Following Scale-MAE (remote sensing) and VideoMAE (video), InfMAE outlines a clear recipe for adapting the MAE framework to domain-specific traits: Analysis of Modality Characteristics \(\to\) Customized Masking Rules \(\to\) Adjusted Encoder/Decoder Pipelines.
Information entropy serves as a highly robust quantitative metric for investigating discrepancies across different sensor data.
The multi-scale CNN+Transformer encoder framework (inspired by MCMAE) remains generalizable to downstream tasks requiring detailed feature resolution.
The shallow decoder discovery implies that the difficulty of the reconstruction pretext task should be engineered to mirror the intrinsic complexity of the modal features.

Rating¶

Novelty: ⭐⭐⭐⭐ — First infrared foundation model; the masking rule is simple but conceptually solid.

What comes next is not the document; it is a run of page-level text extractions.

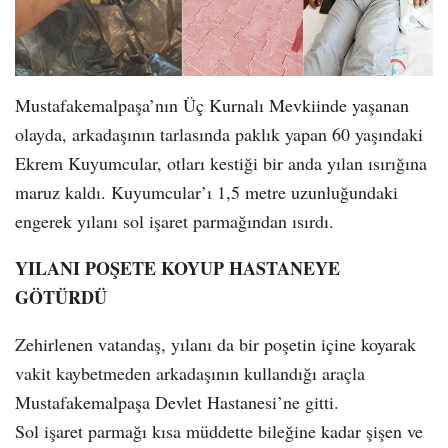
Mustafakemalpaşa’nın Üç Kurnalı Mevkiinde yaşanan
olayda, arkadaşının tarlasında paklık yapan 60 yaşındaki
Ekrem Kuyumcular, otları kestiği bir anda yılan ısırığına
maruz kaldı. Kuyumcular’ı 1,5 metre uzunluğundaki
engerek yılanı sol işaret parmağından ısırdı.
YILANI POŞETE KOYUP HASTANEYE
GÖTÜRDÜ
Zehirlenen vatandaş, yılanı da bir poşetin içine koyarak
vakit kaybetmeden arkadaşının kullandığı araçla
Mustafakemalpaşa Devlet Hastanesi’ne gitti.
Sol işaret parmağı kısa müddette bileğine kadar şişen ve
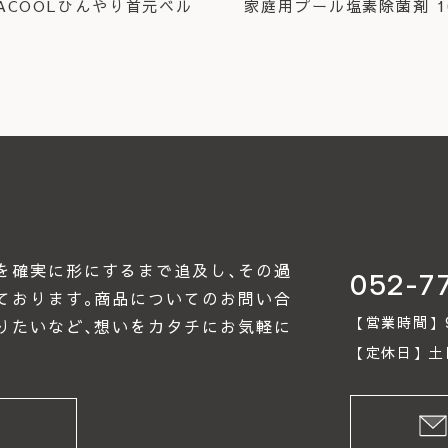
RACOOLひんやり首元ベル
家庭用プール塩素除菌剤 10
を確実に形にするまで追及し､その過
052-7
ております｡商品についてのお問い合
【営業時間】9:0
りたいなど､想いをカタチにお気軽に
【定休日】土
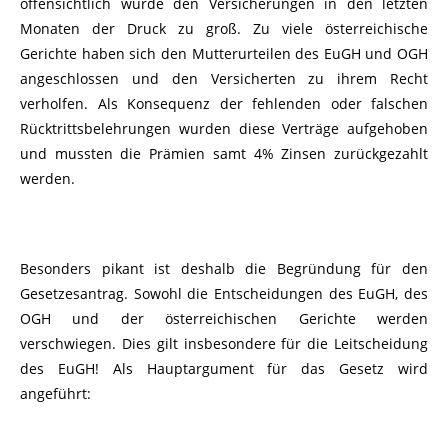
offensichtlich wurde den Versicherungen in den letzten
Monaten der Druck zu groß. Zu viele österreichische
Gerichte haben sich den Mutterurteilen des EuGH und OGH
angeschlossen und den Versicherten zu ihrem Recht
verholfen. Als Konsequenz der fehlenden oder falschen
Rücktrittsbelehrungen wurden diese Verträge aufgehoben
und mussten die Prämien samt 4% Zinsen zurückgezahlt
werden.
Besonders pikant ist deshalb die Begründung für den
Gesetzesantrag. Sowohl die Entscheidungen des EuGH, des
OGH und der österreichischen Gerichte werden
verschwiegen. Dies gilt insbesondere für die Leitscheidung
des EuGH! Als Hauptargument für das Gesetz wird
angeführt:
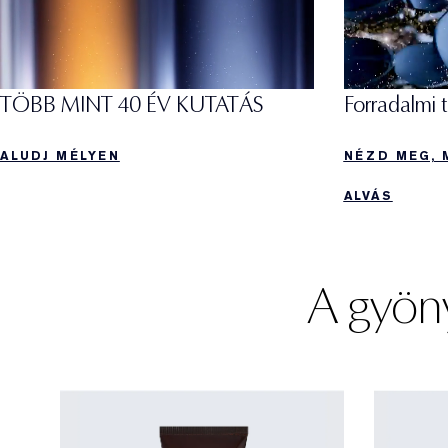
TÖBB MINT 40 ÉV KUTATÁS
Forradalmi 
ALUDJ MÉLYEN
NÉZD MEG, 
ALVÁS
A gyöny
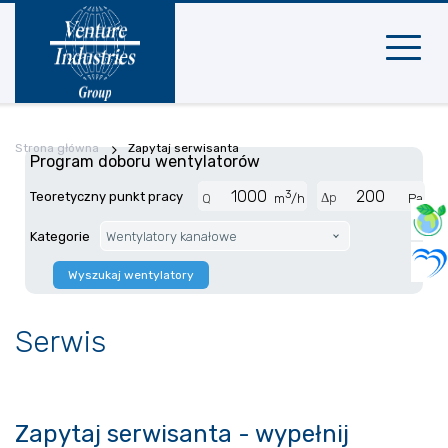
Nawigac
mobilna
Strona główna
Zapytaj serwisanta
Program doboru wentylatorów
3
Teoretyczny punkt pracy
Δp
Q
m
/h
Pa
Kategorie
Wentylatory kanałowe
Wyszukaj wentylatory
Serwis
Zapytaj serwisanta - wypełnij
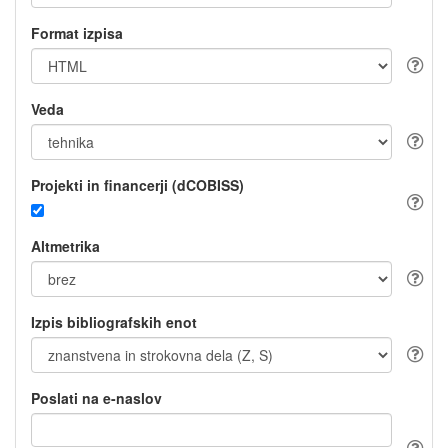
Format izpisa
Veda
Projekti in financerji (dCOBISS)
Altmetrika
Izpis bibliografskih enot
Poslati na e-naslov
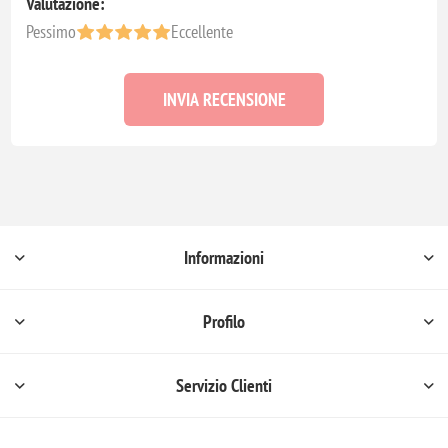
Valutazione:
Pessimo
Eccellente
INVIA RECENSIONE
Informazioni
Profilo
Servizio Clienti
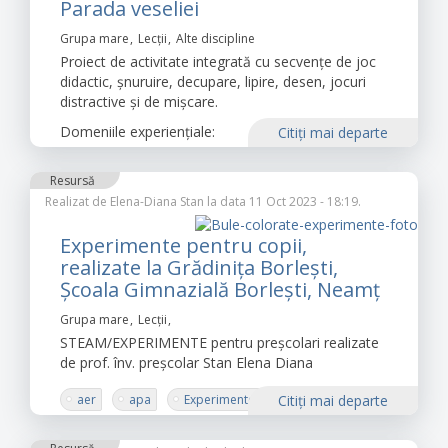
Parada veseliei
Grupa mare
Lecții
Alte discipline
Proiect de activitate integrată cu secvențe de joc
didactic, șnuruire, decupare, lipire, desen, jocuri
distractive și de mișcare.
Domeniile experiențiale:
Citiţi mai departe
Resursă
Realizat de
Elena-Diana Stan
la data 11 Oct 2023 - 18:19.
Experimente pentru copii,
realizate la Grădiniţa Borleşti,
Şcoala Gimnazială Borleşti, Neamţ
Grupa mare
Lecții
STEAM/EXPERIMENTE pentru preșcolari realizate
de prof. înv. preșcolar Stan Elena Diana
aer
apa
Experimente
Citiţi mai departe
prescolari
STEAM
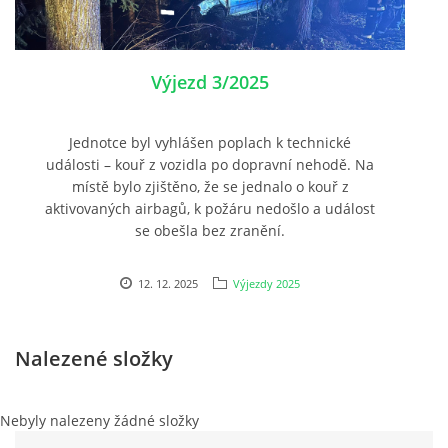
PLÁNOVANÉ AKCE
Výjezd 3/2025
PROBĚHLÉ AKCE
Jednotce byl vyhlášen poplach k technické
události – kouř z vozidla po dopravní nehodě. Na
KROUŽEK MH
místě bylo zjištěno, že se jednalo o kouř z
aktivovaných airbagů, k požáru nedošlo a událost
se obešla bez zranění.
DESATERO
12. 12. 2025
Výjezdy 2025
SVATÝ FLORIÁN
Nalezené složky
MODLITBA HASIČE
Nebyly nalezeny žádné složky
ARCHIV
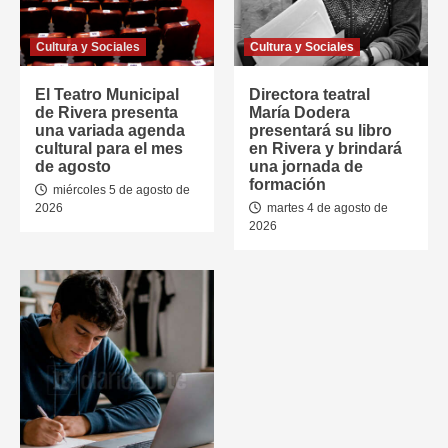
Cultura y Sociales
Cultura y Sociales
El Teatro Municipal
Directora teatral
de Rivera presenta
María Dodera
una variada agenda
presentará su libro
cultural para el mes
en Rivera y brindará
de agosto
una jornada de
formación
miércoles 5 de agosto de
2026
martes 4 de agosto de
2026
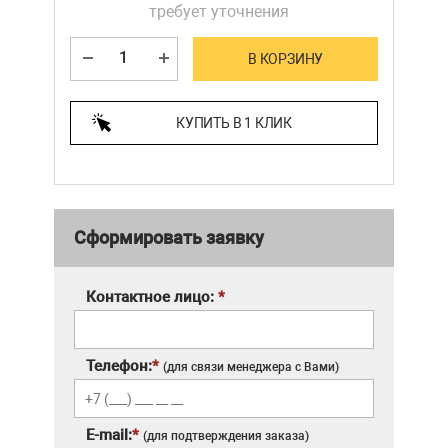
требует уточнения
В КОРЗИНУ
КУПИТЬ В 1 КЛИК
Сформировать заявку
Контактное лицо:
*
Телефон:
*
(для связи менеджера с Вами)
E-mail:
*
(для подтверждения заказа)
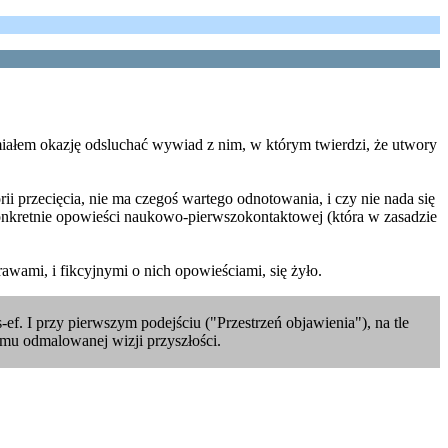
 miałem okazję odsluchać wywiad z nim, w którym twierdzi, że utwory
ii przecięcia, nie ma czegoś wartego odnotowania, i czy nie nada się
onkretnie opowieści naukowo-pierwszokontaktowej (która w zasadzie
wami, i fikcyjnymi o nich opowieściami, się żyło.
-ef. I przy pierwszym podejściu ("Przestrzeń objawienia"), na tle
izmu odmalowanej wizji przyszłości.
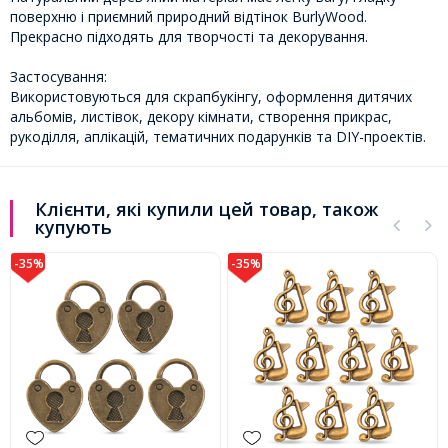
поверхню і приємний природний відтінок BurlyWood.
Прекрасно підходять для творчості та декорування.
Застосування:
Використовуються для скрапбукінгу, оформлення дитячих
альбомів, листівок, декору кімнати, створення прикрас,
рукоділля, аплікацій, тематичних подарунків та DIY-проектів.
Клієнти, які купили цей товар, також
купують
-35%
-35%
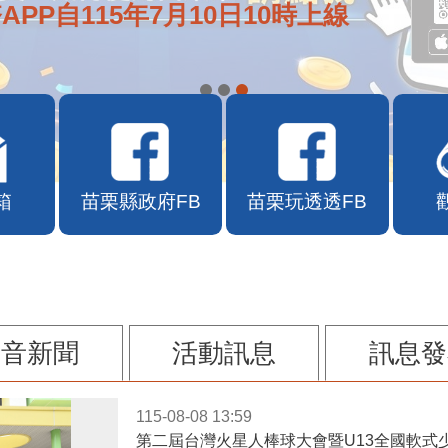
APP自115年7月10日10時上線
箱
苗栗縣政府FB
苗栗玩透透FB
影音新聞
活動訊息
訊息發
115-08-08 13:59
第二屆台灣火星人棒球大會暨U13全國軟式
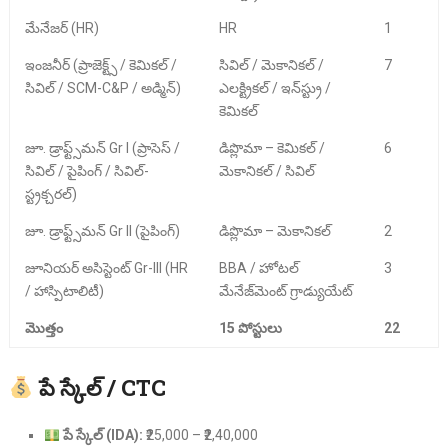
మేనేజర్ (HR)
HR
1
ఇంజనీర్ (ప్రాజెక్ట్స్ / కెమికల్ /
సివిల్ / మెకానికల్ /
7
సివిల్ / SCM-C&P / అడ్మిన్)
ఎలక్ట్రికల్ / ఇన్‌స్ట్రు /
కెమికల్
జూ. డ్రాఫ్ట్స్‌మన్ Gr I (ప్రాసెస్ /
డిప్లొమా – కెమికల్ /
6
సివిల్ / పైపింగ్ / సివిల్-
మెకానికల్ / సివిల్
స్ట్రక్చరల్)
జూ. డ్రాఫ్ట్స్‌మన్ Gr II (పైపింగ్)
డిప్లొమా – మెకానికల్
2
జూనియర్ అసిస్టెంట్ Gr-III (HR
BBA / హోటల్
3
/ హాస్పిటాలిటీ)
మేనేజ్‌మెంట్ గ్రాడ్యుయేట్
మొత్తం
15 పోస్టులు
22
పే స్కేల్ / CTC
పే స్కేల్ (IDA):
₹25,000 – ₹2,40,000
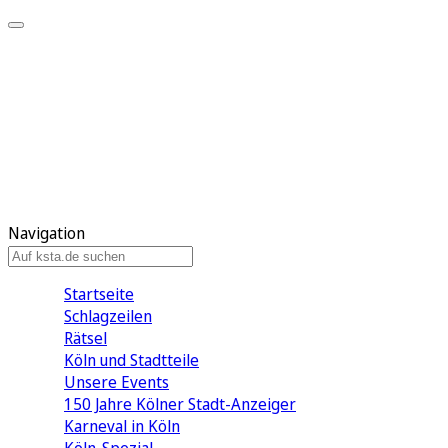
Mein KStA
Meine Artikel
Meine Region
Meine Newsletter
Mein KStA PLUS
Mein E-Paper
Navigation
Startseite
Schlagzeilen
Rätsel
Köln und Stadtteile
Unsere Events
150 Jahre Kölner Stadt-Anzeiger
Karneval in Köln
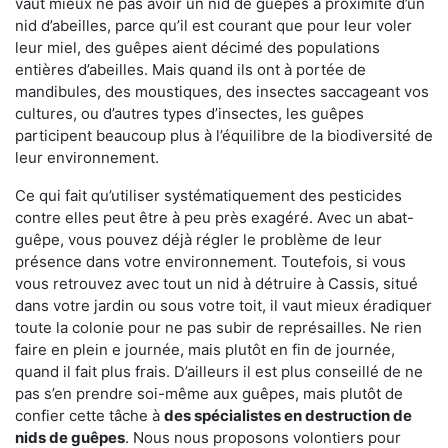
vaut mieux ne pas avoir un nid de guêpes à proximité d’un
nid d’abeilles, parce qu’il est courant que pour leur voler
leur miel, des guêpes aient décimé des populations
entières d’abeilles. Mais quand ils ont à portée de
mandibules, des moustiques, des insectes saccageant vos
cultures, ou d’autres types d’insectes, les guêpes
participent beaucoup plus à l’équilibre de la biodiversité de
leur environnement.
Ce qui fait qu’utiliser systématiquement des pesticides
contre elles peut être à peu près exagéré. Avec un abat-
guêpe, vous pouvez déjà régler le problème de leur
présence dans votre environnement. Toutefois, si vous
vous retrouvez avec tout un nid à détruire à Cassis, situé
dans votre jardin ou sous votre toit, il vaut mieux éradiquer
toute la colonie pour ne pas subir de représailles. Ne rien
faire en plein e journée, mais plutôt en fin de journée,
quand il fait plus frais. D’ailleurs il est plus conseillé de ne
pas s’en prendre soi-même aux guêpes, mais plutôt de
confier cette tâche à
des spécialistes en destruction de
nids de guêpes
. Nous nous proposons volontiers pour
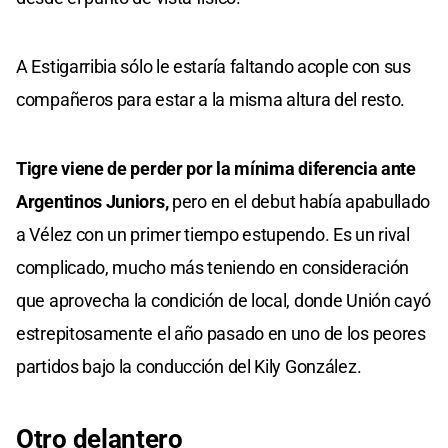
A Estigarribia sólo le estaría faltando acople con sus
compañeros para estar a la misma altura del resto.
Tigre viene de perder por la mínima diferencia ante
Argentinos Juniors,
pero en el debut había apabullado
a Vélez con un primer tiempo estupendo. Es un rival
complicado, mucho más teniendo en consideración
que aprovecha la condición de local, donde Unión cayó
estrepitosamente el año pasado en uno de los peores
partidos bajo la conducción del Kily González.
Otro delantero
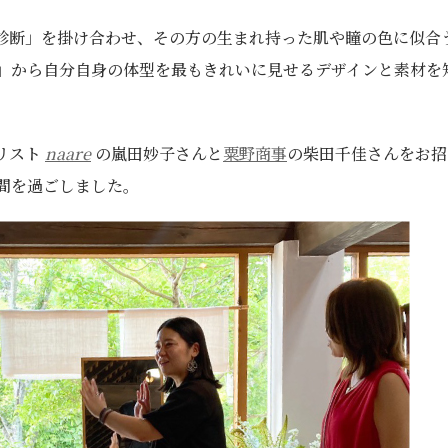
診断」を掛け合わせ、その方の生まれ持った肌や瞳の色に似合
」から自分自身の体型を最もきれいに見せるデザインと素材を
リスト
naare
の嵐田妙子さんと
粟野商事
の柴田千佳さんをお招
間を過ごしました。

Experimental Thoroughness: ⭐⭐⭐⭐ — Comprehensive verification across 3 target applications, backed by detailed ablation trajectories on structure, depth, stride, data size, and training length.
Writing Quality: ⭐⭐⭐⭐ — Highly logical development, structured efficiently with motivating entropy comparisons.
Value: ⭐⭐⭐⭐ — Provides a solid baseline model and benchmark dataset for infrared computer vision researches.